Reihan Goes Global

I try to avoid plugging things I write, but I’ve decided that this is silly. I am lame. I accept it. So I too will engage in self-promotion. E.g., hey fools! Buy the book I wrote with Ross! It’s sweet!

Wow, that practically took the life out of me. It’s the wee hours here is EST and I still need to watch A Guide to Recognizing Your Saints and pack.

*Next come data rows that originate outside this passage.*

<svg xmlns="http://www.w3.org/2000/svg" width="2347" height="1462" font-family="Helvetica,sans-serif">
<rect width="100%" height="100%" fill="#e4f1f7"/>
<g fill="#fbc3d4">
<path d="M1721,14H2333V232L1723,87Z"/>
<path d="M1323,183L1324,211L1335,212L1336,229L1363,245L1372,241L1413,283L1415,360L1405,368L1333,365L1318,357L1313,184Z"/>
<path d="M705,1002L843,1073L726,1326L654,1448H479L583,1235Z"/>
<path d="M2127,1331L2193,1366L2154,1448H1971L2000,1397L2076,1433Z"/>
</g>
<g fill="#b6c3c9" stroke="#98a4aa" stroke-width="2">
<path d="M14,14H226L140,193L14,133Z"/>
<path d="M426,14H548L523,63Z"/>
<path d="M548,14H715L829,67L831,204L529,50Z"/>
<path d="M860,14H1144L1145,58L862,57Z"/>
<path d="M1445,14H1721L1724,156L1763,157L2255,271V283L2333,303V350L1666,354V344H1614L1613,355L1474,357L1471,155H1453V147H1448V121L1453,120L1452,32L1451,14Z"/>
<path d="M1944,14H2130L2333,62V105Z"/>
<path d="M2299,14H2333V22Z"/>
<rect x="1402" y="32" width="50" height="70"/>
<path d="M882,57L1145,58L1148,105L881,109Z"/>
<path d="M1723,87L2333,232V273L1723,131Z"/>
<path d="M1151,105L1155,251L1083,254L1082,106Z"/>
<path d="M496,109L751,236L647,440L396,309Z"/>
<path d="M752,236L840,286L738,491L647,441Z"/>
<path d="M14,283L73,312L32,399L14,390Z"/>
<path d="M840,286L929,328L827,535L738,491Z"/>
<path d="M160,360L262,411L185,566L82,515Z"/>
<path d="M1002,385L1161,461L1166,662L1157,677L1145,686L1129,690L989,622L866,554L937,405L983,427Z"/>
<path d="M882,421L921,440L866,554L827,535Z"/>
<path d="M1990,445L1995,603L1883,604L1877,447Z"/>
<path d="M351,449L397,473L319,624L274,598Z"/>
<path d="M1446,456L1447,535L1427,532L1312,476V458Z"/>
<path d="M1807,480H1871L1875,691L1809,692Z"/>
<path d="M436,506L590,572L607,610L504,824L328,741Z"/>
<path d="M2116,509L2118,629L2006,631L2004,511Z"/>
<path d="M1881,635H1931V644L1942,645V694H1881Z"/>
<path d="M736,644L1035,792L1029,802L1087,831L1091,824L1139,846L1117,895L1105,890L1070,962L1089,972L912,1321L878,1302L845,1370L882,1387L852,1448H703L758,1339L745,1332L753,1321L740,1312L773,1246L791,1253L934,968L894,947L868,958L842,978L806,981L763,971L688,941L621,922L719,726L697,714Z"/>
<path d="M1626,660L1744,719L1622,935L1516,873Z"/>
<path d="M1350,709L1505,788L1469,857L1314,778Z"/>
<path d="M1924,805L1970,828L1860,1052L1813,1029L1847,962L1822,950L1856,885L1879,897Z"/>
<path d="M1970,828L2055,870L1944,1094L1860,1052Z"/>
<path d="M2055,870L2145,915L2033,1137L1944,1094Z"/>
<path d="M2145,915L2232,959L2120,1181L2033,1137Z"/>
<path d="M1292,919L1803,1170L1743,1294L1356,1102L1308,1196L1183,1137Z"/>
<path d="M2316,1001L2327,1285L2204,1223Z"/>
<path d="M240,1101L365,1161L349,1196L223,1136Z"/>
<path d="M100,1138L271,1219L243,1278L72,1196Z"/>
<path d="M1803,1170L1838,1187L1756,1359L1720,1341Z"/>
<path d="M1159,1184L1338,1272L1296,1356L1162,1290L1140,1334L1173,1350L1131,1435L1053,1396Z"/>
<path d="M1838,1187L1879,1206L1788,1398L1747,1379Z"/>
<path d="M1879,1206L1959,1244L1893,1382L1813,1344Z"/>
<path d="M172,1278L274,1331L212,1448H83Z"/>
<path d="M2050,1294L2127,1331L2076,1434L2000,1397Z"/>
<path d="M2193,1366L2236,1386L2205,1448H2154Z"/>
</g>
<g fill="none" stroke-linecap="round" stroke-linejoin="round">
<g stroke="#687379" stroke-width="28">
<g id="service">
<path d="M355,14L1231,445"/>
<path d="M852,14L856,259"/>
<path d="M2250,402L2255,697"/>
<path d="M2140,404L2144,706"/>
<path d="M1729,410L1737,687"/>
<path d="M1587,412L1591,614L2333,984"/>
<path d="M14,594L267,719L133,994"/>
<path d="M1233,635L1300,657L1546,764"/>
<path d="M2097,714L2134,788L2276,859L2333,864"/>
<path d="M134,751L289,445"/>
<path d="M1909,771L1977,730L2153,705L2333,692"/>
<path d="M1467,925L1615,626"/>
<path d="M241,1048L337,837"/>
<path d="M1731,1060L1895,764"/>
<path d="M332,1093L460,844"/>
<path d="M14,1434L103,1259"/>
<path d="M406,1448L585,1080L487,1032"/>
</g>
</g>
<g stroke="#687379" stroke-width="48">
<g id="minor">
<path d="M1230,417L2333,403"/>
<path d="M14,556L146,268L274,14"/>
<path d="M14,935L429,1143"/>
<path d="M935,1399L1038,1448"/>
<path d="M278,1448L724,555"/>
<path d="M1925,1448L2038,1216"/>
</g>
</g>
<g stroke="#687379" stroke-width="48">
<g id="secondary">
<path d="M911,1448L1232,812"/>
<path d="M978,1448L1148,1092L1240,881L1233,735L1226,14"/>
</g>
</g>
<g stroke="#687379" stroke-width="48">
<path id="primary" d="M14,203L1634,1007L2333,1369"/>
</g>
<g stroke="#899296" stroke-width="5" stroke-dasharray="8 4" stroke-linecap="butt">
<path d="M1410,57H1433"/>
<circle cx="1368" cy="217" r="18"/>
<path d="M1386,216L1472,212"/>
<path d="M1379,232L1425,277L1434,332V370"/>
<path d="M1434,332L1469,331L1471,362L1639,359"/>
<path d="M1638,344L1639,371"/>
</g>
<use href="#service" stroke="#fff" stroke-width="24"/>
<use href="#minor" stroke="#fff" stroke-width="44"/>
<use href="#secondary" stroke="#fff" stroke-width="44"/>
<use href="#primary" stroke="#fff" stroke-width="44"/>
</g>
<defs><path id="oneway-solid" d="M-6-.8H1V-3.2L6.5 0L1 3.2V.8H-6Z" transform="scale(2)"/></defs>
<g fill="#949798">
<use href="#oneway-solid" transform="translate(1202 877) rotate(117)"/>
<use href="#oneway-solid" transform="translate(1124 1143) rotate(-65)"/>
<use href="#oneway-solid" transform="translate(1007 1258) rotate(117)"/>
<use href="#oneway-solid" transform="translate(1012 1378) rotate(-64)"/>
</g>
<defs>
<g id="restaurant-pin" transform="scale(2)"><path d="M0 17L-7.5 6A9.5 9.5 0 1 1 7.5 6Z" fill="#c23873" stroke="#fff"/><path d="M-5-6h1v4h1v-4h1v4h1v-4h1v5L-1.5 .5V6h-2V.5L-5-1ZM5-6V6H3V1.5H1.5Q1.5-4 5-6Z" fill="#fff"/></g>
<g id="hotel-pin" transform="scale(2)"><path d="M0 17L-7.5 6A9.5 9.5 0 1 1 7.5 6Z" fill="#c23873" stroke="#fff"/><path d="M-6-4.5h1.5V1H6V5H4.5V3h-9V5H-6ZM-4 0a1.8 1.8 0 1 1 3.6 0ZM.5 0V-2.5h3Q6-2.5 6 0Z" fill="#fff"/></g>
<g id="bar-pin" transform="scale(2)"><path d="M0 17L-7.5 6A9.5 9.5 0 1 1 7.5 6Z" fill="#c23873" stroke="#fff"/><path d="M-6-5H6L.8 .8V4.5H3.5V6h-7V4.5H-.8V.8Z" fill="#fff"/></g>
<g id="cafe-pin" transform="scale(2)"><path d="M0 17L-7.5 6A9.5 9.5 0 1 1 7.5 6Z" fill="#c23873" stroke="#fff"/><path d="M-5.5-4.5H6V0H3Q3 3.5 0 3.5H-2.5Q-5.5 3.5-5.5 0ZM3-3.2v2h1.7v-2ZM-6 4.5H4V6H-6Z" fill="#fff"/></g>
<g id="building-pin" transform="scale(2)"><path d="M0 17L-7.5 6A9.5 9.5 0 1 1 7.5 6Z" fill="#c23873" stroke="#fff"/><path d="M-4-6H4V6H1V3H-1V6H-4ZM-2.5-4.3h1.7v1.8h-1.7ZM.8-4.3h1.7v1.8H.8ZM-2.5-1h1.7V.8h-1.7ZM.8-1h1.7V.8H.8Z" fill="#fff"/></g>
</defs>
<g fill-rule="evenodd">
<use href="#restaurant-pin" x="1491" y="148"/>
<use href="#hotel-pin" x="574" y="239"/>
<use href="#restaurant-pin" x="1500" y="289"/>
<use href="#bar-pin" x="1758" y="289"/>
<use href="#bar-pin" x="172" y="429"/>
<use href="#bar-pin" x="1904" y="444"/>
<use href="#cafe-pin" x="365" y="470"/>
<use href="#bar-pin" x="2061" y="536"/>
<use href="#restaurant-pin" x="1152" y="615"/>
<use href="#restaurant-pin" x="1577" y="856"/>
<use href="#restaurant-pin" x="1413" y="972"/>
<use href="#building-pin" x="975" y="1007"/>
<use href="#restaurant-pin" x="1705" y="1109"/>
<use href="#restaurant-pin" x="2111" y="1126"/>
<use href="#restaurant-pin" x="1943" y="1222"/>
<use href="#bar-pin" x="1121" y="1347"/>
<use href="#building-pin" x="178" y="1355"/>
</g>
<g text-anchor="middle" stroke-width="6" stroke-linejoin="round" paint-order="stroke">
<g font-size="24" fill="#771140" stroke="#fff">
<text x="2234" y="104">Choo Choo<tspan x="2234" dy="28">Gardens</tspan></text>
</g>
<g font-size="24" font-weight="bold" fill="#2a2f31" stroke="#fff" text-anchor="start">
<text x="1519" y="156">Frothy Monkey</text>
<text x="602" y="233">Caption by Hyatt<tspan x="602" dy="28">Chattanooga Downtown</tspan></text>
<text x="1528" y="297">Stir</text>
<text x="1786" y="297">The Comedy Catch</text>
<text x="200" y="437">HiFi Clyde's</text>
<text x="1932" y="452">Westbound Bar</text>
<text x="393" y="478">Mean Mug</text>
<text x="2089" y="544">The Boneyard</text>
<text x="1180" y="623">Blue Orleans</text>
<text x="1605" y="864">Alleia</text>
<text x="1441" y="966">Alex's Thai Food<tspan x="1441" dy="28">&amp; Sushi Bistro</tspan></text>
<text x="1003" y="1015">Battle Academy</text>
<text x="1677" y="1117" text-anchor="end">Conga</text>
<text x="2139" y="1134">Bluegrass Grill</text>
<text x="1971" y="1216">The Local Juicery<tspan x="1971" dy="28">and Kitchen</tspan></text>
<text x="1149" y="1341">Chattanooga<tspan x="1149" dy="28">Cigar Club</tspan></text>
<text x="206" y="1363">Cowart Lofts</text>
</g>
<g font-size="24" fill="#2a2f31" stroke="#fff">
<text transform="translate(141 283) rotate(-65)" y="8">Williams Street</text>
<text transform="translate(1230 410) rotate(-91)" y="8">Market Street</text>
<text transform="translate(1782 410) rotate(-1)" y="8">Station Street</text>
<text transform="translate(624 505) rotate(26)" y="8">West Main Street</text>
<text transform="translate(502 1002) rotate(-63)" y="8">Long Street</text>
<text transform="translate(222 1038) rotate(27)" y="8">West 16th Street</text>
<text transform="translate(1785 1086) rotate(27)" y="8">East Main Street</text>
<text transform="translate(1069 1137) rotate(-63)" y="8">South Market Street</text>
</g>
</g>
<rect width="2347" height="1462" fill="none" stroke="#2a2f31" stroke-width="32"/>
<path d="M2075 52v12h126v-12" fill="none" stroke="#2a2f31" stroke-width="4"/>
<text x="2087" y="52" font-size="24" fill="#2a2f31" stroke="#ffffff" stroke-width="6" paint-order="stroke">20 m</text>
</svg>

But I just had to mention that I have a piece in the new issue of The Spectator. As some of you know, I follow British politics pretty closely, and I’ve been reading The Spectator for years. It’s a real honor to appear in its pages. I’ve written a fairly harsh reality check for Republicans, one that implicitly calls for some degree of Cameronization of the GOP, and it touches on some themes I’ve addressed here. I make a few claims you might consider overbroad (among them that American exceptionalism is “all but dead”), but I think it holds up. See for yourself. And do give some thought to reading the rest of the issue. We have a lot to learn from our British counterparts, in journalism as in partisan politics. The Spectator is, without fail, free-wheeling and fun, and unfailingly intelligent about Labour’s travails — often in a sympathetic vein.

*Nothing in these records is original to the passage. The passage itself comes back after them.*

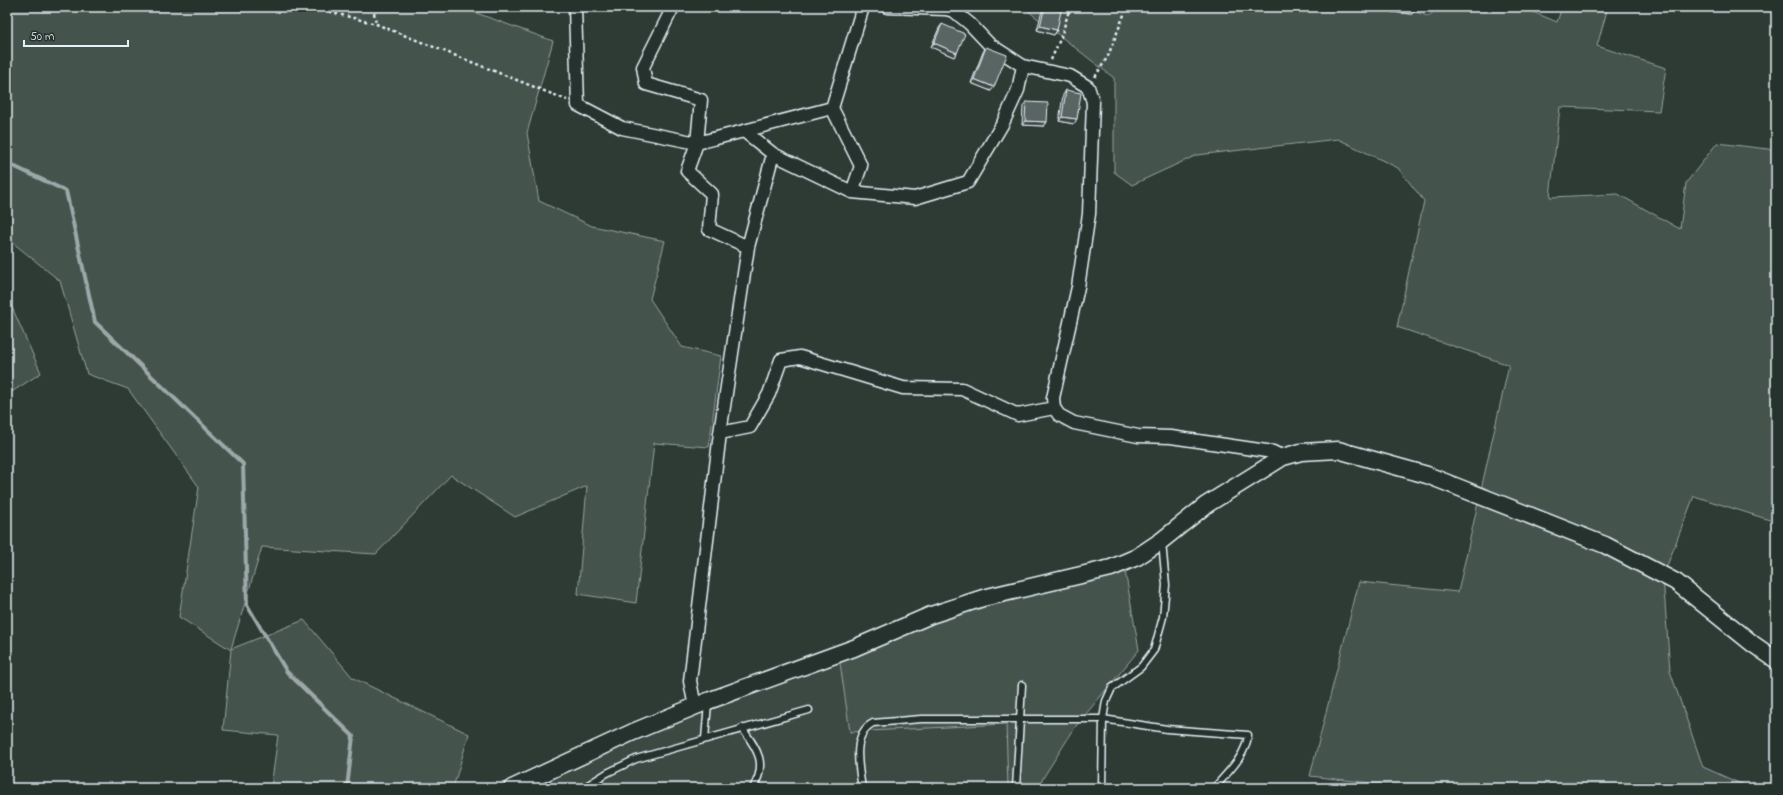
<svg xmlns="http://www.w3.org/2000/svg" width="1783" height="795" viewBox="0 0 1783 795" font-family="'Indie Flower',sans-serif">
<rect width="100%" height="100%" fill="#2e3b35"/>
<filter id="ink" filterUnits="userSpaceOnUse"><feTurbulence type="fractalNoise" baseFrequency=".025" numOctaves="2"/><feDisplacementMap in="SourceGraphic" scale="8" xChannelSelector="R" yChannelSelector="G"/><feConvolveMatrix kernelMatrix="1 2 1 2 8 2 1 2 1" color-interpolation-filters="sRGB"/></filter>
<g filter="url(#ink)">
<path fill="#3b4843" d="M839 656 850 732 1007 724 1008 788H505Z"/>
<path fill="#45524e" stroke="#96a2a3" d="M7 7H460L553 41 527 133 539 201 592 226 665 241 650 299 682 347 721 356 709 447 654 443 636 603 578 594 587 486 515 517 451 475 376 554 262 547 231 649 304 620 353 678 469 734 453 788H271L278 735 223 730 231 650 179 617 199 487 128 389 87 374 60 281 7 238Z
M1023 7H1400L1428 16 1441 7H1521L1557 22 1562 7H1608L1597 46 1666 68 1659 111 1560 107 1550 197 1618 194 1680 229 1686 183 1717 143 1776 150V522L1694 496 1663 576 1670 671 1703 767 1750 788H1415L1310 776 1359 582 1458 592 1509 365 1397 327 1424 201 1398 168 1338 139 1197 155 1132 185 1114 172V78Z
M7 303 11 305 41 373 7 395Z
M1124 565 1139 650 1076 726 1043 778 1039 788H1008L1006 724 850 732 839 656 977 597Z"/>
<g fill="none" stroke-linecap="round" stroke-linejoin="round">
<path stroke="#9da8a9" stroke-width="4" d="M7 163 66 191 95 322 243 464 247 605 287 672 353 736 347 788"/>
<defs>
<path id="lane" d="M742 728C757 749 768 763 753 788
M705 739 708 703
M583 788 607 773 636 759 809 710
M862 788C859 768 851 734 873 723L921 719H1103L1106 701 1112 688 1141 667 1154 650 1163 617 1166 585 1162 542
M1016 788 1022 685
M1102 788 1103 719 1167 729 1248 735C1246 756 1228 772 1214 788"/>
<path id="street" d="M575 7 578 105 622 128 697 143 744 131 773 154
M673 7 643 67 646 84 701 100 697 143 687 171 712 194 709 229 748 247
M887 7 946 9 954 11 970 24 989 44 1023 66 1070 76 1088 87 1093 102 1089 214 1078 287 1053 398 1054 408 1059 415 1074 423 1138 436 1171 437 1273 452 1283 457
M744 131 832 108
M852 192 861 166 832 108 863 7
M720 433 750 427 769 394 781 360 800 357 903 388 962 389 1018 415 1054 408
M695 707 690 681 720 433 748 247 773 154 852 192 915 198 968 182 1003 123 1018 90 1023 66"/>
<path id="secondary" d="M512 788 633 732 708 701 854 648 931 615 983 598 1111 568 1137 557 1161 541 1206 505 1283 457 1301 452 1338 450 1427 475 1605 545 1676 582 1753 644 1776 660"/>
</defs>
<use href="#lane" stroke="#e8f1f8" stroke-width="9"/>
<use href="#street" stroke="#e8f1f8" stroke-width="15"/>
<use href="#secondary" stroke="#e8f1f8" stroke-width="19"/>
<path stroke="#e8f1f8" stroke-width="2.5" stroke-dasharray="3 3" stroke-linecap="butt" d="M312 7 376 24 567 100
M373 7 376 24
M1051 60 1061 37 1070 7
M1095 77 1108 56 1127 7"/>
<use href="#lane" stroke="#26332d" stroke-width="6"/>
<use href="#street" stroke="#26332d" stroke-width="12"/>
<use href="#secondary" stroke="#26332d" stroke-width="16"/>
</g>
<path fill="#4d5755" stroke="#e8f1f8" d="M1044 7 1057 30 1054 35 1037 30 1042 11Z
M1391 7H1415V10L1412 14 1391 12Z
M942 24 957 53 954 57 931 47 939 28Z
M986 47 991 91 971 83 983 52Z
M1066 90 1074 124 1059 121 1063 95Z
M1026 102 1047 122 1044 126 1022 125 1023 106Z"/>
<path fill="#3e4745" stroke="#e8f1f8" d="M955 7H967L965 9Z
M1394 8 1415 10 1412 14 1391 12Z
M1040 26 1057 30 1054 35 1037 30Z
M934 43 957 53 954 57 931 47Z
M974 79 994 87 991 91 971 83Z
M1062 117 1077 119 1074 124 1059 121Z
M1025 121 1047 122 1044 126 1022 125Z"/>
<path fill="#596563" stroke="#e8f1f8" d="M1045 7 1061 11 1057 30 1040 26Z
M1394 7H1415V10L1394 8Z
M942 24 965 34 957 53 934 43Z
M986 47 1007 55 994 87 974 79Z
M1066 90 1081 93 1077 119 1062 117Z
M1026 102 1048 103 1047 122 1025 121Z"/>
</g>
<rect width="1783" height="795" fill="none" stroke="#26332d" stroke-width="24"/>
<rect x="12" y="12" width="1759" height="771" fill="none" stroke="#e8f1f8" stroke-width="1.5" filter="url(#ink)"/>
<path d="M24 40v6h104v-6" fill="none" stroke="#e8f1f8" stroke-width="2"/>
<text x="30" y="40" font-size="12" fill="#e8f1f8" stroke="#26332d" stroke-width="3" paint-order="stroke">50 m</text>
</svg>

I also had the great pleasure of working with Jonathan Shainin, who is someone I’ve been hearing about for years, on a piece that just appeared in The National, a new newspaper) based in oil-rich Abu Dhabi. It’s a perhaps too-breezy recounting of the Clinton years in the broad sweep of contemporary history, and it posits that the defining element of the Clinton era was the positively Victorian self-confidence of America’s elite. I argue, briefly, that Obama represents what George W. Bush claimed to represent: a turn towards humility and a sense of limits, which is to say a more chastened American elite. I kind of hope that’s true.